| Document images with source code |
★ ★ ★ ★
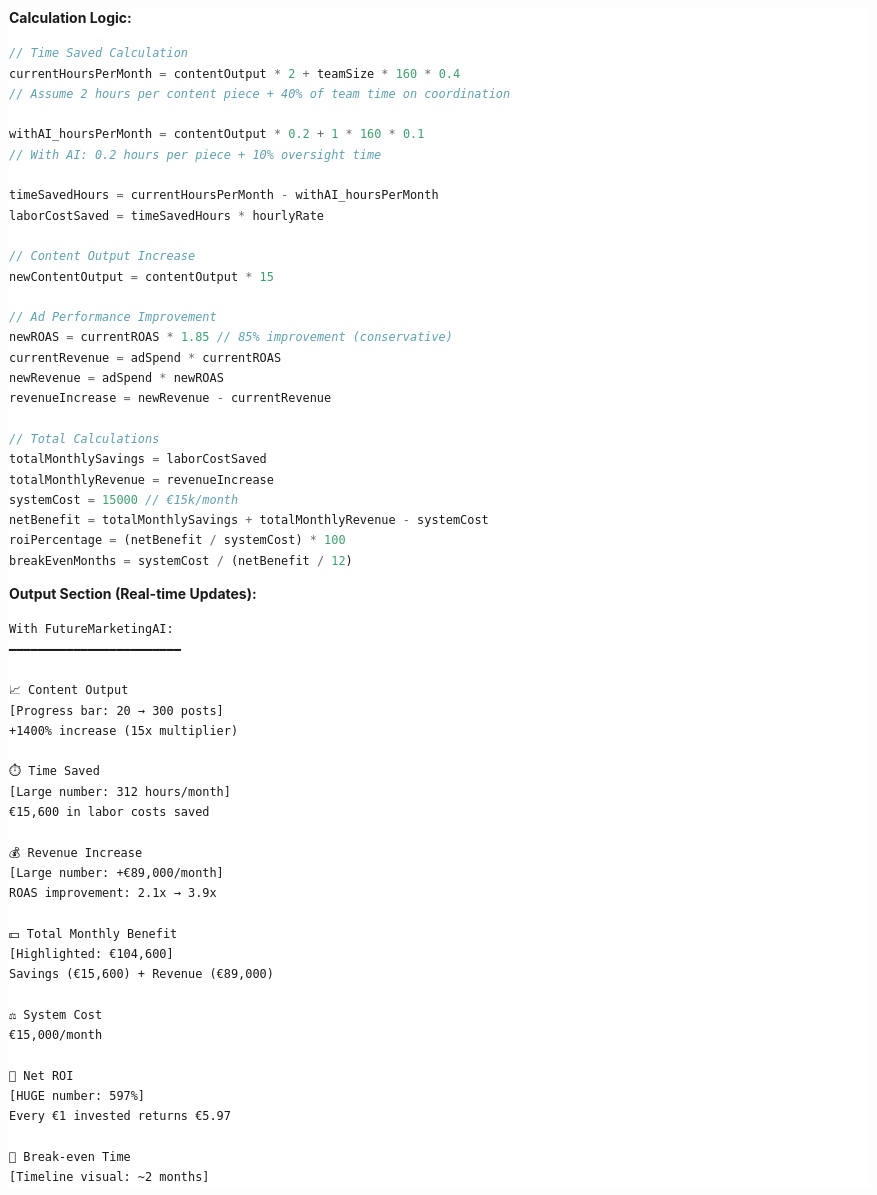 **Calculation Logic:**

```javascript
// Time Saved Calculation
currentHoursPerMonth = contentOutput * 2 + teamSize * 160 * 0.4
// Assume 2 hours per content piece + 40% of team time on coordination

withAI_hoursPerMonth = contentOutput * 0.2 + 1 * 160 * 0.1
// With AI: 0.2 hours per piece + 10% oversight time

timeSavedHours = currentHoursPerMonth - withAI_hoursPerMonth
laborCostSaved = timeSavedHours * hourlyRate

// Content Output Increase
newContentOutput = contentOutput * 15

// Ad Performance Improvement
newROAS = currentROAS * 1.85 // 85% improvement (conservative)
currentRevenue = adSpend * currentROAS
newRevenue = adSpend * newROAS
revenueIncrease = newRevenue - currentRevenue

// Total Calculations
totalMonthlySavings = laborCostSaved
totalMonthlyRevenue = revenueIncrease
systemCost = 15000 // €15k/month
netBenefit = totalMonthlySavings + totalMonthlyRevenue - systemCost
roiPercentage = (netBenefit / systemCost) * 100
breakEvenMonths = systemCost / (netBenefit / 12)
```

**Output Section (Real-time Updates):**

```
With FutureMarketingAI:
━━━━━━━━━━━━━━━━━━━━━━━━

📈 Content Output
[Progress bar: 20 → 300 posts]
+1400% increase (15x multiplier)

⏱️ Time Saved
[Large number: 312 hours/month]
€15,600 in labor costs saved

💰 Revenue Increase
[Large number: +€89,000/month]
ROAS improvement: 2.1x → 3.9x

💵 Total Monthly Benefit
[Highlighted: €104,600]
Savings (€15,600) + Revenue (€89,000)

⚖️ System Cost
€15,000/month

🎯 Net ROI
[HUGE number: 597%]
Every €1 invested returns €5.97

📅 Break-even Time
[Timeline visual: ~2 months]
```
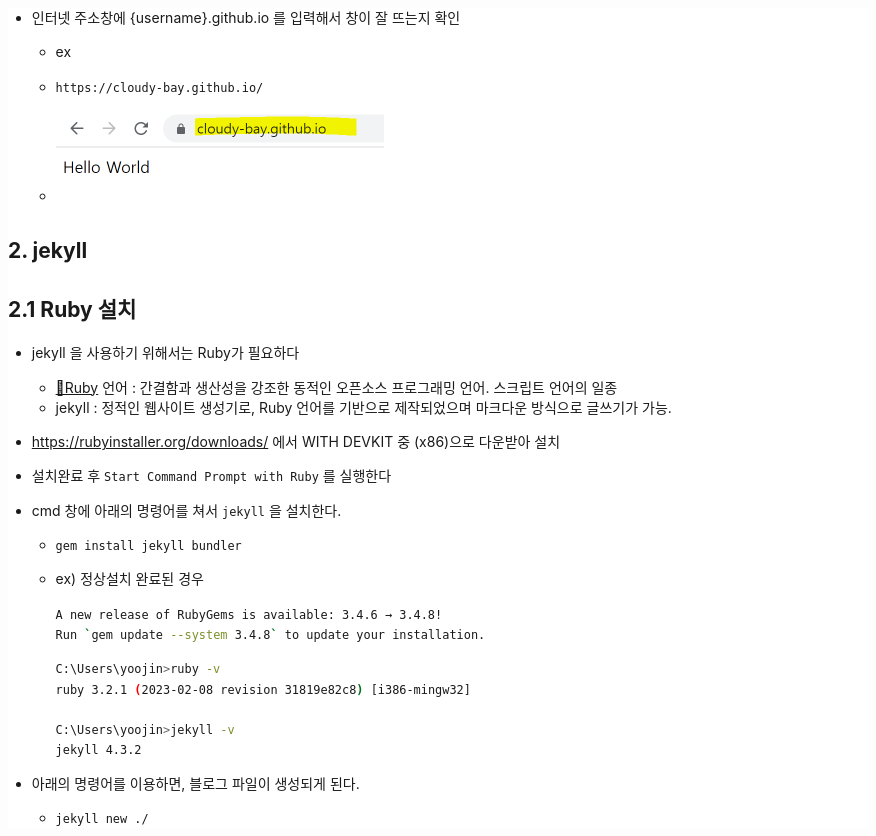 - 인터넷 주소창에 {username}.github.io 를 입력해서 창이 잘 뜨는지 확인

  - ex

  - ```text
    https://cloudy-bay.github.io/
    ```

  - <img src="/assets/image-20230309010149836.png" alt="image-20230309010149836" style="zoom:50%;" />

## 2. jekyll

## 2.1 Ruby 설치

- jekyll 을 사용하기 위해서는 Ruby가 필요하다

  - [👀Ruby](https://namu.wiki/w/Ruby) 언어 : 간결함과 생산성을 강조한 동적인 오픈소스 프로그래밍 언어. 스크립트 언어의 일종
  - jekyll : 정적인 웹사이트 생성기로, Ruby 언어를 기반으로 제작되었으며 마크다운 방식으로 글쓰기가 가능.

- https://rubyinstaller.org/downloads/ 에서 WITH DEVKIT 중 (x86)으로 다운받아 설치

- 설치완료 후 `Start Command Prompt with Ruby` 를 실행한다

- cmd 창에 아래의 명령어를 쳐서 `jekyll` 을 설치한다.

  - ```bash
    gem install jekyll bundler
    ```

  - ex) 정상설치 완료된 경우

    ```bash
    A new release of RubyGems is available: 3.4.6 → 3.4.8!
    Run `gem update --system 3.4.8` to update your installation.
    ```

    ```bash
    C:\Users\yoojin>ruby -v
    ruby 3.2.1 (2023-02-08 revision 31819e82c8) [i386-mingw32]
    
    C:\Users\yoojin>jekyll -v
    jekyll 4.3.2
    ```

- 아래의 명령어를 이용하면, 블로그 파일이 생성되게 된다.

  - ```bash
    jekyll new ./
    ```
★ ★ ★ ★
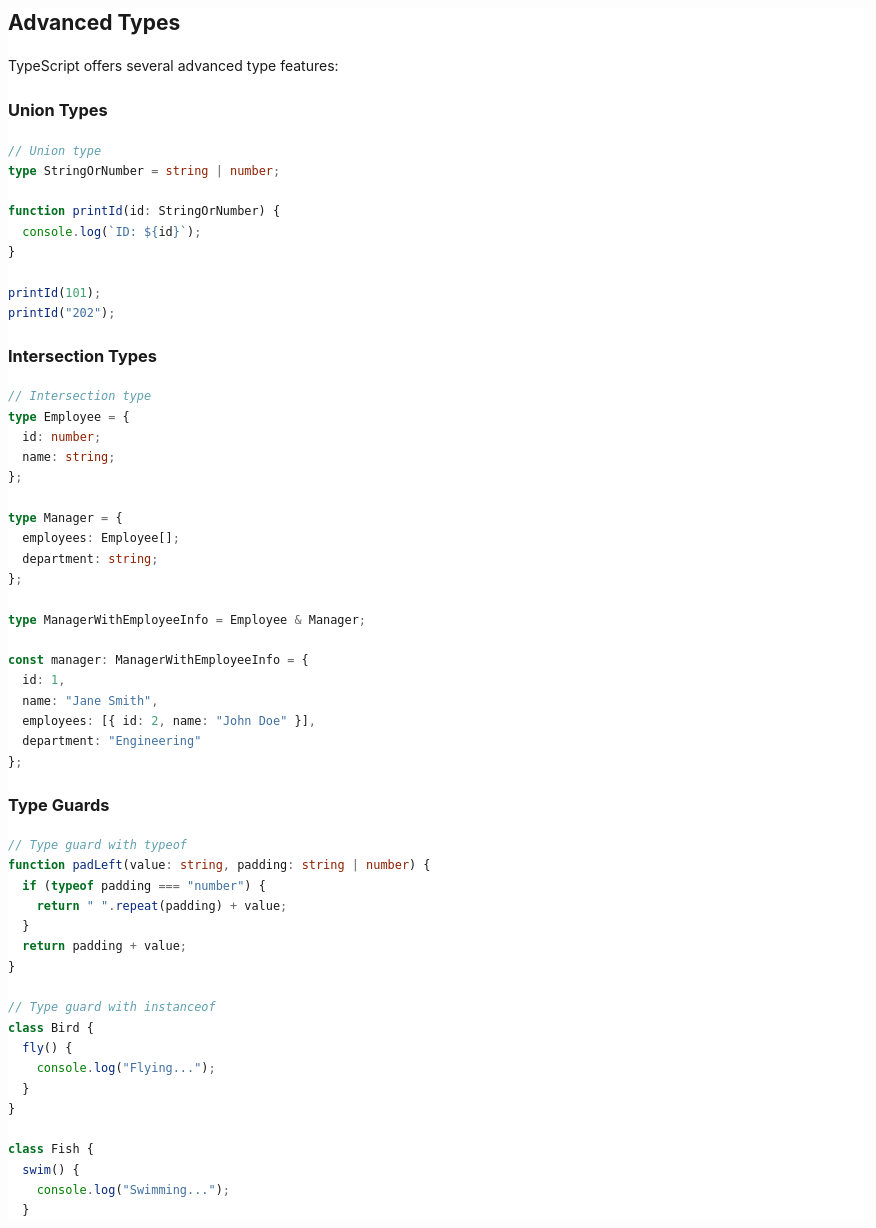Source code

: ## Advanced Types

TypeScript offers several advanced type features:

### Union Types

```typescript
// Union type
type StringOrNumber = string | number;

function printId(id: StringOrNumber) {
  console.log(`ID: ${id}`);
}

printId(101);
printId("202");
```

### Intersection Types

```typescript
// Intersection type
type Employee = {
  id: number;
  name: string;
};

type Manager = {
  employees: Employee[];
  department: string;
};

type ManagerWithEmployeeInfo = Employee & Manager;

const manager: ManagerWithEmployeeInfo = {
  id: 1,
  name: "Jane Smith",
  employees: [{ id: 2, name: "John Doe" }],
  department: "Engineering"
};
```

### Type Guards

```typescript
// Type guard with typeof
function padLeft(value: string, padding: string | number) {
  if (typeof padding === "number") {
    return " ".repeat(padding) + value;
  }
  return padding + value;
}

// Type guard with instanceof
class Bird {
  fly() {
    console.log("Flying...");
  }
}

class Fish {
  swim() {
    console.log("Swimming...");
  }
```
★ ★ ★ ★
| WHAT IS REQUIRED |
The word "laborCostSaved" may occur in lines of the records. Report how many such lines there are, giving only the number.

| SOLUTION TO THE PROBLEM |
2